Task goal
Write the listing out again in full. Every character must match.

Source information
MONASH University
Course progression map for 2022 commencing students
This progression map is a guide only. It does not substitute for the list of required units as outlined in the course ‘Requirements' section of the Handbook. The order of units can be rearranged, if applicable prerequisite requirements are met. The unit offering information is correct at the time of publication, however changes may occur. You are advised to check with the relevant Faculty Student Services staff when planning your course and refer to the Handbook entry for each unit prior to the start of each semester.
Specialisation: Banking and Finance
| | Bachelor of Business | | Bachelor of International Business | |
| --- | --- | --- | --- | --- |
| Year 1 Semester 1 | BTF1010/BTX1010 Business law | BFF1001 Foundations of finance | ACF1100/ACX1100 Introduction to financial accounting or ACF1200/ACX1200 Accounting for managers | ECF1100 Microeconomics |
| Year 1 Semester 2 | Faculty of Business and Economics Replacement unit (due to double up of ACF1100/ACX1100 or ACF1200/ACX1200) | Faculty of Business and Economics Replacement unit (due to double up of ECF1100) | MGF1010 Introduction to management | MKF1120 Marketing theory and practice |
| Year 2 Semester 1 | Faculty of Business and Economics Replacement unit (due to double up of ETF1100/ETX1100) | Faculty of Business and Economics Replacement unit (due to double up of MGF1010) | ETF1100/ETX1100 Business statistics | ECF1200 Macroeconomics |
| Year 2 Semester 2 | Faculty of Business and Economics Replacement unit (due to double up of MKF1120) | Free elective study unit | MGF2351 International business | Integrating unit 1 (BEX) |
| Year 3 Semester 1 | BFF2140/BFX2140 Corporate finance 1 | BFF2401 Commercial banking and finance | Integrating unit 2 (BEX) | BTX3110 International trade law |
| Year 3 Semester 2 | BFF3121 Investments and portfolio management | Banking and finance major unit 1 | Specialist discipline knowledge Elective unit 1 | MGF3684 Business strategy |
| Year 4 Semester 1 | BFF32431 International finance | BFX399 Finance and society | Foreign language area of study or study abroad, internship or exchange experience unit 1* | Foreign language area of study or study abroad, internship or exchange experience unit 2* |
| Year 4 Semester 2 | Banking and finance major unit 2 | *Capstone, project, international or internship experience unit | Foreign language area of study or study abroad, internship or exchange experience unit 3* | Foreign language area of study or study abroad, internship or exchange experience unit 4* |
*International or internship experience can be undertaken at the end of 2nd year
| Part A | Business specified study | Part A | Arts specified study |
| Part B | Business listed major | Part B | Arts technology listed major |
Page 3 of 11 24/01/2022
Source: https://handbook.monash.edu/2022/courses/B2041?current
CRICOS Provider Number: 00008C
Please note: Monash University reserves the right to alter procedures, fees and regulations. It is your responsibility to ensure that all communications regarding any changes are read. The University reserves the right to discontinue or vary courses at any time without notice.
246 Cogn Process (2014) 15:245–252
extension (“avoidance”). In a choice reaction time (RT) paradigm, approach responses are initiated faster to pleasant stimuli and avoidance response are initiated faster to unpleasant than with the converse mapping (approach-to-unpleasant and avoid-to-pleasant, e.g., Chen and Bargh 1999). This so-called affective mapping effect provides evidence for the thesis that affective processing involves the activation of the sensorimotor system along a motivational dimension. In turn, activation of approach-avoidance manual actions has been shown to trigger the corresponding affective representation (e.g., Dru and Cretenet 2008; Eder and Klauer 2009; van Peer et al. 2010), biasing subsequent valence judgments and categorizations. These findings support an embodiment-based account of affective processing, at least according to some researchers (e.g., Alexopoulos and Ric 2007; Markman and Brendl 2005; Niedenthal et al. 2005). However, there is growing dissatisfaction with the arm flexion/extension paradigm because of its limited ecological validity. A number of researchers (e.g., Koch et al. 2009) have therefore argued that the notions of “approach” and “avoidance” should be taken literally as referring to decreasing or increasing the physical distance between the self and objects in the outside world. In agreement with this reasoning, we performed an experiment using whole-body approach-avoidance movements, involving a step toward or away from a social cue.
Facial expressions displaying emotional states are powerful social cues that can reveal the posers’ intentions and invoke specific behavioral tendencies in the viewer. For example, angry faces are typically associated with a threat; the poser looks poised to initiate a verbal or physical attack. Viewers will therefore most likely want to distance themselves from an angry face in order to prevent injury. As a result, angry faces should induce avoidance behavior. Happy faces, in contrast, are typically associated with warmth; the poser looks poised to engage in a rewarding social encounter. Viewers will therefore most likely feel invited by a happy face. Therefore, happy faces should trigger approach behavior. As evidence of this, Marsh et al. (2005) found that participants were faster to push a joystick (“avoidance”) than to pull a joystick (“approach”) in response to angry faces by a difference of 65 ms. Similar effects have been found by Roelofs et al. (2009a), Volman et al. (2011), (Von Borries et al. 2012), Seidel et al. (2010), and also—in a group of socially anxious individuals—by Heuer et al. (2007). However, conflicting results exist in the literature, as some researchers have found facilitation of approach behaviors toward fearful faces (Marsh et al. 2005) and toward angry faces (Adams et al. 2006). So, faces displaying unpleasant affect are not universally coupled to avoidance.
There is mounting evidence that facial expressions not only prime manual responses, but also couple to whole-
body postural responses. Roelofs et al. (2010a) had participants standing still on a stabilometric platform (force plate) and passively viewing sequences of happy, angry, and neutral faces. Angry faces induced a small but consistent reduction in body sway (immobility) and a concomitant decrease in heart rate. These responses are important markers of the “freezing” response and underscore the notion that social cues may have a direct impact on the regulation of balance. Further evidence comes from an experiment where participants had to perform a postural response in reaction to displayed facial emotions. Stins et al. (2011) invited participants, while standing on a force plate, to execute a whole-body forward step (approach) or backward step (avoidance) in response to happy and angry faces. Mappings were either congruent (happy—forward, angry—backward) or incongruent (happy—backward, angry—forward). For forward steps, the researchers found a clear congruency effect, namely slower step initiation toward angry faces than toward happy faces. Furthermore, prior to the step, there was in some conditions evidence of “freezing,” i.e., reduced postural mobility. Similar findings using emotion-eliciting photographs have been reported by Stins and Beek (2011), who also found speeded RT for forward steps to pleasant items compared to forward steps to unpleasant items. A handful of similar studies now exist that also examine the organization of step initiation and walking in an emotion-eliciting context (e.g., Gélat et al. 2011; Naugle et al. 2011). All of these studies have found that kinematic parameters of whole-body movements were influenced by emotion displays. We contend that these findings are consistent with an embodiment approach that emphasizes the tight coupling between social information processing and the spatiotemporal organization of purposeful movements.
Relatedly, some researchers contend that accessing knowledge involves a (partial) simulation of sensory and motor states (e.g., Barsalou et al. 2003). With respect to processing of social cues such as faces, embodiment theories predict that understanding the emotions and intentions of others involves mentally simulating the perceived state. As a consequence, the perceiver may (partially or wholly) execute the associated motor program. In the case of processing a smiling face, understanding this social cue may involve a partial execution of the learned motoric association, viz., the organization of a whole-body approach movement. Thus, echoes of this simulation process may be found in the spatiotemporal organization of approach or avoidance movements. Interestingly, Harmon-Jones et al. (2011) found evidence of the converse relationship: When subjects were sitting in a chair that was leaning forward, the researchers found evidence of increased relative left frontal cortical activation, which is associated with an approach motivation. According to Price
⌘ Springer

Solved problem
MONASH University
Course progression map for 2022 commencing students
This progression map is a guide only. It does not substitute for the list of required units as outlined in the course ‘Requirements' section of the Handbook. The order of units can be rearranged, if applicable prerequisite requirements are met. The unit offering information is correct at the time of publication, however changes may occur. You are advised to check with the relevant Faculty Student Services staff when planning your course and refer to the Handbook entry for each unit prior to the start of each semester.
Specialisation: Banking and Finance
| | Bachelor of Business | | Bachelor of International Business | |
| --- | --- | --- | --- | --- |
| Year 1 Semester 1 | BTF1010/BTX1010 Business law | BFF1001 Foundations of finance | ACF1100/ACX1100 Introduction to financial accounting or ACF1200/ACX1200 Accounting for managers | ECF1100 Microeconomics |
| Year 1 Semester 2 | Faculty of Business and Economics Replacement unit (due to double up of ACF1100/ACX1100 or ACF1200/ACX1200) | Faculty of Business and Economics Replacement unit (due to double up of ECF1100) | MGF1010 Introduction to management | MKF1120 Marketing theory and practice |
| Year 2 Semester 1 | Faculty of Business and Economics Replacement unit (due to double up of ETF1100/ETX1100) | Faculty of Business and Economics Replacement unit (due to double up of MGF1010) | ETF1100/ETX1100 Business statistics | ECF1200 Macroeconomics |
| Year 2 Semester 2 | Faculty of Business and Economics Replacement unit (due to double up of MKF1120) | Free elective study unit | MGF2351 International business | Integrating unit 1 (BEX) |
| Year 3 Semester 1 | BFF2140/BFX2140 Corporate finance 1 | BFF2401 Commercial banking and finance | Integrating unit 2 (BEX) | BTX3110 International trade law |
| Year 3 Semester 2 | BFF3121 Investments and portfolio management | Banking and finance major unit 1 | Specialist discipline knowledge Elective unit 1 | MGF3684 Business strategy |
| Year 4 Semester 1 | BFF32431 International finance | BFX399 Finance and society | Foreign language area of study or study abroad, internship or exchange experience unit 1* | Foreign language area of study or study abroad, internship or exchange experience unit 2* |
| Year 4 Semester 2 | Banking and finance major unit 2 | *Capstone, project, international or internship experience unit | Foreign language area of study or study abroad, internship or exchange experience unit 3* | Foreign language area of study or study abroad, internship or exchange experience unit 4* |
*International or internship experience can be undertaken at the end of 2nd year
| Part A | Business specified study | Part A | Arts specified study |
| Part B | Business listed major | Part B | Arts technology listed major |
Page 3 of 11 24/01/2022
Source: https://handbook.monash.edu/2022/courses/B2041?current
CRICOS Provider Number: 00008C
Please note: Monash University reserves the right to alter procedures, fees and regulations. It is your responsibility to ensure that all communications regarding any changes are read. The University reserves the right to discontinue or vary courses at any time without notice.
246 Cogn Process (2014) 15:245–252
extension (“avoidance”). In a choice reaction time (RT) paradigm, approach responses are initiated faster to pleasant stimuli and avoidance response are initiated faster to unpleasant than with the converse mapping (approach-to-unpleasant and avoid-to-pleasant, e.g., Chen and Bargh 1999). This so-called affective mapping effect provides evidence for the thesis that affective processing involves the activation of the sensorimotor system along a motivational dimension. In turn, activation of approach-avoidance manual actions has been shown to trigger the corresponding affective representation (e.g., Dru and Cretenet 2008; Eder and Klauer 2009; van Peer et al. 2010), biasing subsequent valence judgments and categorizations. These findings support an embodiment-based account of affective processing, at least according to some researchers (e.g., Alexopoulos and Ric 2007; Markman and Brendl 2005; Niedenthal et al. 2005). However, there is growing dissatisfaction with the arm flexion/extension paradigm because of its limited ecological validity. A number of researchers (e.g., Koch et al. 2009) have therefore argued that the notions of “approach” and “avoidance” should be taken literally as referring to decreasing or increasing the physical distance between the self and objects in the outside world. In agreement with this reasoning, we performed an experiment using whole-body approach-avoidance movements, involving a step toward or away from a social cue.
Facial expressions displaying emotional states are powerful social cues that can reveal the posers’ intentions and invoke specific behavioral tendencies in the viewer. For example, angry faces are typically associated with a threat; the poser looks poised to initiate a verbal or physical attack. Viewers will therefore most likely want to distance themselves from an angry face in order to prevent injury. As a result, angry faces should induce avoidance behavior. Happy faces, in contrast, are typically associated with warmth; the poser looks poised to engage in a rewarding social encounter. Viewers will therefore most likely feel invited by a happy face. Therefore, happy faces should trigger approach behavior. As evidence of this, Marsh et al. (2005) found that participants were faster to push a joystick (“avoidance”) than to pull a joystick (“approach”) in response to angry faces by a difference of 65 ms. Similar effects have been found by Roelofs et al. (2009a), Volman et al. (2011), (Von Borries et al. 2012), Seidel et al. (2010), and also—in a group of socially anxious individuals—by Heuer et al. (2007). However, conflicting results exist in the literature, as some researchers have found facilitation of approach behaviors toward fearful faces (Marsh et al. 2005) and toward angry faces (Adams et al. 2006). So, faces displaying unpleasant affect are not universally coupled to avoidance.
There is mounting evidence that facial expressions not only prime manual responses, but also couple to whole-
body postural responses. Roelofs et al. (2010a) had participants standing still on a stabilometric platform (force plate) and passively viewing sequences of happy, angry, and neutral faces. Angry faces induced a small but consistent reduction in body sway (immobility) and a concomitant decrease in heart rate. These responses are important markers of the “freezing” response and underscore the notion that social cues may have a direct impact on the regulation of balance. Further evidence comes from an experiment where participants had to perform a postural response in reaction to displayed facial emotions. Stins et al. (2011) invited participants, while standing on a force plate, to execute a whole-body forward step (approach) or backward step (avoidance) in response to happy and angry faces. Mappings were either congruent (happy—forward, angry—backward) or incongruent (happy—backward, angry—forward). For forward steps, the researchers found a clear congruency effect, namely slower step initiation toward angry faces than toward happy faces. Furthermore, prior to the step, there was in some conditions evidence of “freezing,” i.e., reduced postural mobility. Similar findings using emotion-eliciting photographs have been reported by Stins and Beek (2011), who also found speeded RT for forward steps to pleasant items compared to forward steps to unpleasant items. A handful of similar studies now exist that also examine the organization of step initiation and walking in an emotion-eliciting context (e.g., Gélat et al. 2011; Naugle et al. 2011). All of these studies have found that kinematic parameters of whole-body movements were influenced by emotion displays. We contend that these findings are consistent with an embodiment approach that emphasizes the tight coupling between social information processing and the spatiotemporal organization of purposeful movements.
Relatedly, some researchers contend that accessing knowledge involves a (partial) simulation of sensory and motor states (e.g., Barsalou et al. 2003). With respect to processing of social cues such as faces, embodiment theories predict that understanding the emotions and intentions of others involves mentally simulating the perceived state. As a consequence, the perceiver may (partially or wholly) execute the associated motor program. In the case of processing a smiling face, understanding this social cue may involve a partial execution of the learned motoric association, viz., the organization of a whole-body approach movement. Thus, echoes of this simulation process may be found in the spatiotemporal organization of approach or avoidance movements. Interestingly, Harmon-Jones et al. (2011) found evidence of the converse relationship: When subjects were sitting in a chair that was leaning forward, the researchers found evidence of increased relative left frontal cortical activation, which is associated with an approach motivation. According to Price
⌘ Springer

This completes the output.